» Request
Pull out each line in the entries below that contains the word "scientific".

Dataset items
——————

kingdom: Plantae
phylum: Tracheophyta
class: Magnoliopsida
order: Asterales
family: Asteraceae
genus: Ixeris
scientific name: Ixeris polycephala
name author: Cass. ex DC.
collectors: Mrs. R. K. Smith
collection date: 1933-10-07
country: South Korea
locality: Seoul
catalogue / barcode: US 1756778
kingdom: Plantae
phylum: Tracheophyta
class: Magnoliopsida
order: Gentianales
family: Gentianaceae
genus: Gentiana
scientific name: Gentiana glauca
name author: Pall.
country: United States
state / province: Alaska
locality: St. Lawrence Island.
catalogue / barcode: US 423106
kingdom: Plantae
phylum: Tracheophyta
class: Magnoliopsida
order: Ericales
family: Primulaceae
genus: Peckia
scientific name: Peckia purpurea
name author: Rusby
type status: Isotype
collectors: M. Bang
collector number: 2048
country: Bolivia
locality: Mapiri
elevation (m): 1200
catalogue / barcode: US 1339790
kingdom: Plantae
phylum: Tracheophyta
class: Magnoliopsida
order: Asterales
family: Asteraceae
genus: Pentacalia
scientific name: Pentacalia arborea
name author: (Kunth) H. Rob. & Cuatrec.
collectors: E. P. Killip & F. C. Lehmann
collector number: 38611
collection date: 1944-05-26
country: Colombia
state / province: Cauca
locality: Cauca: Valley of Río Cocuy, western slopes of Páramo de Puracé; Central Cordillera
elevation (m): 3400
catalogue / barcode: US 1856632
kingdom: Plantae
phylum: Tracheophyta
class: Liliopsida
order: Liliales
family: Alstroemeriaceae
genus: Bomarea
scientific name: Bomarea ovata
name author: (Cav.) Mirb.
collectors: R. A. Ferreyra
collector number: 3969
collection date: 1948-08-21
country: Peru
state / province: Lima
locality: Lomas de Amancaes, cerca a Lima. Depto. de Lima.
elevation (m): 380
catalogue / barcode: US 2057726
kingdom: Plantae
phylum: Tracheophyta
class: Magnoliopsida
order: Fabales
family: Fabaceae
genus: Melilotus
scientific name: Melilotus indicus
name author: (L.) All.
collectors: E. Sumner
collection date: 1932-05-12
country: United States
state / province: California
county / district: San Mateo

——————

» Complete response
scientific name: Ixeris polycephala
scientific name: Gentiana glauca
scientific name: Peckia purpurea
scientific name: Pentacalia arborea
scientific name: Bomarea ovata
scientific name: Melilotus indicus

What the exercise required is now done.